- **TEXT SEGMENT**:
** Start **

[Asterisk-Users] A new pbx for an office in the UK

asterisk at billheckel.com asterisk at billheckel.com
Wed Feb 26 08:21:48 MST 2003


You can do it for less with *.  In addition, you get a lot more functionality than the system they 
are likely specifying for that price and you don't have any ongoing costs from the phone vendor.

Upside:
1.  Cheaper
2.  More features
3.  Easily upgradeable
4.  Great do it yourself feeling when it works!
5.  No change order fees, reprogramming dial plans etc is easy.
6.  Did I say cheaper?
7.  Quick free support network online
8.  Great paid support available (Digium)

Here's the downside:
1. You will become intimately familiar with PBX technology, far more than you likely want to be but 
it is an interesting field.
2. Because of the huge array of features, setting up * takes planning.  If you buy a system, they 
set it up for you ( and charge for it ) saving you some time
3. If there are problems you have to fix them or people may blame you.

** End **

- **TO DO**:
A: In the mailing list post about a new office PBX, which company is named as a source of paid support?
B: Continue the mailing list post about a new office PBX from the point where it stops.

- **SOURCE MATERIAL**:
** Start **

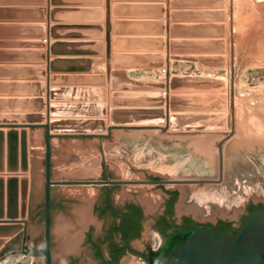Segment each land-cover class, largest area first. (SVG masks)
<instances>
[{"label":"rangeland","instance_id":"1","mask_svg":"<svg viewBox=\"0 0 264 264\" xmlns=\"http://www.w3.org/2000/svg\"><path fill=\"white\" fill-rule=\"evenodd\" d=\"M164 1L160 0L157 5L164 9ZM180 1L170 0L171 7ZM187 1L212 8L202 12L203 18L209 17L213 21L202 25L203 30L211 28V33L217 37L202 41L204 49L211 45L212 50L177 51L173 45L178 41L173 40L169 58L186 63L188 67L185 68L186 64L178 67L177 62L173 65L177 69L170 70L162 52L165 66L147 67L158 68L159 72L143 73L133 78L145 82V86L125 90L127 86L121 79V102L128 104L136 100L137 104L128 105L139 110L155 104L159 90L153 84L164 81L161 78L164 68L167 69V78L170 75L184 78L176 91L167 89L165 95L161 91L168 102L163 107L168 117L164 128H113L110 135L105 132L108 136H94L80 142L75 140L70 152L55 154L54 180L129 181L121 185L124 192L128 196L151 195L153 199L145 201L151 208L164 205L166 190L177 189L180 195L187 196L192 190L218 187L224 183V148L236 134L238 121L248 117L257 133H261L257 130L261 124L264 127V0ZM2 100L0 98V103ZM53 104L56 105L53 110L63 106L57 104L55 98ZM39 105V111L47 117L46 105L43 102ZM50 110L49 106V113ZM20 112L0 108V121H13L27 115ZM53 114L51 119H60ZM171 115L177 128L167 125ZM142 116L138 113L139 118H144ZM102 117L89 121L61 119L65 124L60 128L73 132L110 128L112 124L108 115ZM100 121L105 125L98 123ZM151 176L185 182H168L162 187L142 181ZM55 186L105 185L57 183ZM25 219L28 220V214ZM33 261L34 257L18 253L0 259V264H32Z\"/></svg>","mask_w":264,"mask_h":264},{"label":"crops","instance_id":"2","mask_svg":"<svg viewBox=\"0 0 264 264\" xmlns=\"http://www.w3.org/2000/svg\"><path fill=\"white\" fill-rule=\"evenodd\" d=\"M164 2L163 9L157 5L160 0H109V6L108 0H0V108L36 116L44 113L39 111L43 102L48 122L49 106L55 98L63 105L54 110L60 119L100 120L109 110L105 98L109 99L112 92H108L106 78L108 50L111 70L120 68L132 78L159 72L158 68L135 66L156 64L162 52L170 70L177 69L173 65L178 61L169 58L173 40L178 41L173 45L177 51L212 50L211 45L204 49L202 43L217 38L211 28L208 31L202 27L204 22H213L202 17L203 9L212 8L187 0L172 8L170 0ZM178 63V67L186 64ZM127 103L137 104L136 100ZM11 131L17 133L19 142L13 159L8 139ZM0 132L2 196H8L9 180H16L20 196L22 178L28 179L30 196V127H0ZM22 132L27 133L25 164L21 157ZM90 137L94 136L51 138L53 179L55 154L70 152L75 140ZM14 236L2 239L8 242Z\"/></svg>","mask_w":264,"mask_h":264},{"label":"water","instance_id":"3","mask_svg":"<svg viewBox=\"0 0 264 264\" xmlns=\"http://www.w3.org/2000/svg\"><path fill=\"white\" fill-rule=\"evenodd\" d=\"M107 40L109 41V36ZM156 61V64L153 65L135 67L165 66L166 59L164 55L159 54ZM106 78L108 92L113 90L111 94L109 93V99L105 98L109 108L105 115H108V119L111 121L112 126L110 128L104 127L102 130L89 132H73L60 128L61 125L65 124V121L61 119L49 118L48 122H45L47 117L43 114L25 115L14 118L13 121H0V127H30L32 170L30 203L35 208L38 203L43 202L44 196L46 201V210L43 213L44 223L40 216L35 215V211L28 212L29 196L24 197L23 185L25 181H28L27 178H22L20 181V196H17L16 180H12L13 184L9 180L7 197L2 196L3 185L0 184V247H3L0 250V259L12 254L22 253L34 257V260L37 257L45 256L42 264H53V257L55 262L59 260L63 263L66 262V257L75 248L74 240L76 236L72 234L74 230L71 222L73 216H65L62 211L55 210L52 216L53 226L51 230L52 196L66 204L71 198L76 199L73 205L78 211L80 209L79 216L86 219L89 212L81 209H85L86 205L90 206L97 196L102 195L106 186L52 185L57 183L87 185L129 182L125 180H54L52 178V137H63L70 134L104 137L108 136L109 133L111 134L113 128H164L162 126L166 123L168 117L163 107L168 102L162 96L161 91L167 89L176 91L184 80L182 77L170 75L166 81L154 83L153 86L159 90L155 104L151 103L138 110L136 107L121 102L123 97L120 93V90H122L121 79L125 81L127 86L125 90H136L138 86H145V82L129 77L128 73L120 68L111 70L109 50L107 51ZM109 79H111V82ZM55 91V89H52V92ZM51 95L53 94L51 93ZM171 100L172 97L169 99V104ZM55 107V104H51L50 115L54 113L53 108ZM138 113L143 114L142 117L144 118H139ZM169 118L168 127L177 128V124L172 121L174 116L171 115ZM98 123L104 124L103 121ZM106 131H108V134H105ZM17 137L15 131L8 134L12 159L18 150ZM20 144L21 157L25 164L27 160L26 132H22ZM160 182H185V180ZM126 196L128 195L121 186L114 191V199L117 203L122 202ZM251 202L264 203V133H257L251 127L248 117H243L238 121L236 134L225 144L224 183L218 187L192 190L187 196L180 195L176 202V214L192 212L197 219L205 221L214 220L218 216L239 221L246 212L247 205ZM163 206L148 208L156 214L162 210ZM27 214L28 220L25 219ZM21 229L22 231L18 232ZM52 232L54 236L57 235L59 238V243L54 244L53 255L51 251ZM13 235L15 236L8 242L2 239V237ZM144 237H146V231L141 239H144ZM160 240V245L145 257V264H264V208L250 212L236 235L218 232L207 225L201 224L186 226L171 236L160 235ZM43 241L44 247L36 250L31 249L32 245L39 246ZM80 255V260L75 264H98L94 261L92 249L86 245L82 247ZM139 263L140 261L137 258L128 256L124 264Z\"/></svg>","mask_w":264,"mask_h":264},{"label":"flooded vegetation","instance_id":"4","mask_svg":"<svg viewBox=\"0 0 264 264\" xmlns=\"http://www.w3.org/2000/svg\"><path fill=\"white\" fill-rule=\"evenodd\" d=\"M145 184L160 185L165 187L166 179L151 176L142 180ZM159 181V182H158ZM124 183H104L105 192L97 196L93 203L86 205L85 209L89 212L86 219L79 216L80 212L74 207L75 200L71 198L68 204L62 200L51 198V230L53 226V213L60 210L64 215H72L73 235L75 248L66 257V262H55L53 264H75L81 258L80 251L83 246L92 249L94 261L98 264H124L128 256L137 258L140 262L146 263L145 257L151 254L160 243V235L171 236L181 228L186 226L207 225L215 231L225 232L230 235H236L241 228L247 215L256 210L264 208V203L251 202L246 207V212L239 221H234L224 217H216L214 220L197 219L192 212L176 214V202L180 196V191L166 190L163 196H167L162 210L154 214L149 210L147 203L140 199L139 194H130L122 202L117 203L114 199V191ZM44 200L34 208L28 199V212L35 211V215L44 220L43 213L46 210ZM81 213V212H80ZM41 220V222H42ZM146 231V237L141 239ZM57 237V238H56ZM56 238V239H55ZM6 242V241H5ZM59 243L58 236L52 232L51 251L55 243ZM44 241L39 246H31L32 250L44 247ZM44 257H37L32 264H42ZM91 262V261H89Z\"/></svg>","mask_w":264,"mask_h":264},{"label":"bare ground","instance_id":"5","mask_svg":"<svg viewBox=\"0 0 264 264\" xmlns=\"http://www.w3.org/2000/svg\"><path fill=\"white\" fill-rule=\"evenodd\" d=\"M263 126H264V122H263ZM260 129H261V130H260ZM257 130H258V131H261V133H264V127H262V124H261V128H259V129H257ZM23 185H24V193H25V196H24V197L27 198V197H28L27 194H28V191H29V188H30V187H29V184H28V181H27V182L25 181ZM140 198H141V200L144 201V202H145V201H146V202H147V201L149 202V201H151V200L153 199V198L151 197V195H143V196H141ZM156 207H157V206H156Z\"/></svg>","mask_w":264,"mask_h":264},{"label":"built area","instance_id":"6","mask_svg":"<svg viewBox=\"0 0 264 264\" xmlns=\"http://www.w3.org/2000/svg\"><path fill=\"white\" fill-rule=\"evenodd\" d=\"M166 71H167V69L164 68V69L162 70L163 74H161V78H162L164 81H166V79H167ZM163 94L165 95V94H166V91H164Z\"/></svg>","mask_w":264,"mask_h":264}]
</instances>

** End **

- **RESPONSES BY TASK**:
A: Digium

B:
I have an installed system with 2 T1s and ~22 people on phones most of the time.  It works quite 
well although I have had some issues that I had to work through.  What I am doing is more complex 
than a normal small office PBX but * handles it quite well.

As far as hardware for your PBX, I would recommend a T400P ( quad T1 card ) and 2 channel banks, 1 
with 8 FXO and one with 24 FXS ports.  New, these may get expensive but they are available used.

Bill

phil wrote:
> Steve B wrote:
> 
>> My office is wanting to replace their pbx as it doesn't support enough 
>> extensions. They have 8 incoming lines, one of which are dedicated to 
>> alarms and one is for the fax machine. The other 6 are for the 
>> ordinary phones. They have about 10 analog extensions but want to 
>> increase this to about 20.
>>
>> They've been quoted about £4500 for a new pbx.
>>
>> My question is could I use Asterisk to do this cheaper? What hardware 
>> would I need? and would this work in the UK? And, perhaps, what else 
>> do I need to know about their present set up in order to ask the right 
>> questions?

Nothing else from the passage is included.